**DIRECTIONS**
Copy every record that follows, word for word.

■ ■ ■

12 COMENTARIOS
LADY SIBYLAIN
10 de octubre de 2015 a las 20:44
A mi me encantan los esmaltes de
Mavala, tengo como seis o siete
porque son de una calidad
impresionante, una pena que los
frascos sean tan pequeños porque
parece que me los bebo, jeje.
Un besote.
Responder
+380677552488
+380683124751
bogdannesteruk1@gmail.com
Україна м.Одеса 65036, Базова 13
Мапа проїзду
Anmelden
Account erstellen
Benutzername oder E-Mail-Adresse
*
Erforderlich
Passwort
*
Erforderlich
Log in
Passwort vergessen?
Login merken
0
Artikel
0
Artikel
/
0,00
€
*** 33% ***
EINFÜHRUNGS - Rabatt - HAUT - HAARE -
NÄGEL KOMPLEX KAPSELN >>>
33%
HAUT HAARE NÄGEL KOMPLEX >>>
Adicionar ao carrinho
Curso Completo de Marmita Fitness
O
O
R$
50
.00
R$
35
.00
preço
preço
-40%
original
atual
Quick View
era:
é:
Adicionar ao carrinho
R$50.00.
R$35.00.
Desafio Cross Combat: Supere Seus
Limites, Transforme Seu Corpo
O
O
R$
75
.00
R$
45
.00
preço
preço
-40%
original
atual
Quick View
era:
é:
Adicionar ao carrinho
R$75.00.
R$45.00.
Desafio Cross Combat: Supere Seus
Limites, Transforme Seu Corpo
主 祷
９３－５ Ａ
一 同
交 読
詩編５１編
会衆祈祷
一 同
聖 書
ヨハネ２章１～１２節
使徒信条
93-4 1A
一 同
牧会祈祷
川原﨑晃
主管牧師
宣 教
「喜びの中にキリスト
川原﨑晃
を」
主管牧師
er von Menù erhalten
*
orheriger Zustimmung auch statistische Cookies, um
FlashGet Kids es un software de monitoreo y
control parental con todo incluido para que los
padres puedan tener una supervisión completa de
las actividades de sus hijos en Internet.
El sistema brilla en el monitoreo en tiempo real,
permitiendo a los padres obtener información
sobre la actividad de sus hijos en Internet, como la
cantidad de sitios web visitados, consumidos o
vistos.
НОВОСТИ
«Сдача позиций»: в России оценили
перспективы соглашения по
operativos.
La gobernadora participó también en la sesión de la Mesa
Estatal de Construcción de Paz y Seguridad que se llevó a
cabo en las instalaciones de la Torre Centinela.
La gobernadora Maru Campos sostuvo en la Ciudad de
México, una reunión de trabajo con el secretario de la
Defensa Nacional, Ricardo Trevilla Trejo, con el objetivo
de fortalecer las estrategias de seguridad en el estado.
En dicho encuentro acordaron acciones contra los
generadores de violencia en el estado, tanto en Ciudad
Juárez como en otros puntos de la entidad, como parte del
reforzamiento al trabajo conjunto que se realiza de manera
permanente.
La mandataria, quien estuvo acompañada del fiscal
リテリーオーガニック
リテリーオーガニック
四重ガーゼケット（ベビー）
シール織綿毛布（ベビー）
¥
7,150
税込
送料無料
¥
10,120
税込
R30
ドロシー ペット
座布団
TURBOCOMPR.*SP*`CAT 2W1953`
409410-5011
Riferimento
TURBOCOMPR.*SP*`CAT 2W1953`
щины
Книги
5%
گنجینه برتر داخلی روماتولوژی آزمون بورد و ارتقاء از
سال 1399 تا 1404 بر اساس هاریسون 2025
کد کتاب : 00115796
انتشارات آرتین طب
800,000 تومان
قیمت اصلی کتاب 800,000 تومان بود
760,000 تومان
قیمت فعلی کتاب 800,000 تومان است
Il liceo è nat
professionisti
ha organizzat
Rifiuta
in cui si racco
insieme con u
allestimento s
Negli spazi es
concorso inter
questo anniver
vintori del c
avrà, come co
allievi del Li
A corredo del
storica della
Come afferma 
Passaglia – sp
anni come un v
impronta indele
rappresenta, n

■ ■ ■

**RESPONSE TO THE TASK**
12 COMENTARIOS
LADY SIBYLAIN
10 de octubre de 2015 a las 20:44
A mi me encantan los esmaltes de
Mavala, tengo como seis o siete
porque son de una calidad
impresionante, una pena que los
frascos sean tan pequeños porque
parece que me los bebo, jeje.
Un besote.
Responder
+380677552488
+380683124751
bogdannesteruk1@gmail.com
Україна м.Одеса 65036, Базова 13
Мапа проїзду
Anmelden
Account erstellen
Benutzername oder E-Mail-Adresse
*
Erforderlich
Passwort
*
Erforderlich
Log in
Passwort vergessen?
Login merken
0
Artikel
0
Artikel
/
0,00
€
*** 33% ***
EINFÜHRUNGS - Rabatt - HAUT - HAARE -
NÄGEL KOMPLEX KAPSELN >>>
33%
HAUT HAARE NÄGEL KOMPLEX >>>
Adicionar ao carrinho
Curso Completo de Marmita Fitness
O
O
R$
50
.00
R$
35
.00
preço
preço
-40%
original
atual
Quick View
era:
é:
Adicionar ao carrinho
R$50.00.
R$35.00.
Desafio Cross Combat: Supere Seus
Limites, Transforme Seu Corpo
O
O
R$
75
.00
R$
45
.00
preço
preço
-40%
original
atual
Quick View
era:
é:
Adicionar ao carrinho
R$75.00.
R$45.00.
Desafio Cross Combat: Supere Seus
Limites, Transforme Seu Corpo
主 祷
９３－５ Ａ
一 同
交 読
詩編５１編
会衆祈祷
一 同
聖 書
ヨハネ２章１～１２節
使徒信条
93-4 1A
一 同
牧会祈祷
川原﨑晃
主管牧師
宣 教
「喜びの中にキリスト
川原﨑晃
を」
主管牧師
er von Menù erhalten
*
orheriger Zustimmung auch statistische Cookies, um
FlashGet Kids es un software de monitoreo y
control parental con todo incluido para que los
padres puedan tener una supervisión completa de
las actividades de sus hijos en Internet.
El sistema brilla en el monitoreo en tiempo real,
permitiendo a los padres obtener información
sobre la actividad de sus hijos en Internet, como la
cantidad de sitios web visitados, consumidos o
vistos.
НОВОСТИ
«Сдача позиций»: в России оценили
перспективы соглашения по
operativos.
La gobernadora participó también en la sesión de la Mesa
Estatal de Construcción de Paz y Seguridad que se llevó a
cabo en las instalaciones de la Torre Centinela.
La gobernadora Maru Campos sostuvo en la Ciudad de
México, una reunión de trabajo con el secretario de la
Defensa Nacional, Ricardo Trevilla Trejo, con el objetivo
de fortalecer las estrategias de seguridad en el estado.
En dicho encuentro acordaron acciones contra los
generadores de violencia en el estado, tanto en Ciudad
Juárez como en otros puntos de la entidad, como parte del
reforzamiento al trabajo conjunto que se realiza de manera
permanente.
La mandataria, quien estuvo acompañada del fiscal
リテリーオーガニック
リテリーオーガニック
四重ガーゼケット（ベビー）
シール織綿毛布（ベビー）
¥
7,150
税込
送料無料
¥
10,120
税込
R30
ドロシー ペット
座布団
TURBOCOMPR.*SP*`CAT 2W1953`
409410-5011
Riferimento
TURBOCOMPR.*SP*`CAT 2W1953`
щины
Книги
5%
گنجینه برتر داخلی روماتولوژی آزمون بورد و ارتقاء از
سال 1399 تا 1404 بر اساس هاریسون 2025
کد کتاب : 00115796
انتشارات آرتین طب
800,000 تومان
قیمت اصلی کتاب 800,000 تومان بود
760,000 تومان
قیمت فعلی کتاب 800,000 تومان است
Il liceo è nat
professionisti
ha organizzat
Rifiuta
in cui si racco
insieme con u
allestimento s
Negli spazi es
concorso inter
questo anniver
vintori del c
avrà, come co
allievi del Li
A corredo del
storica della
Come afferma 
Passaglia – sp
anni come un v
impronta indele
rappresenta, n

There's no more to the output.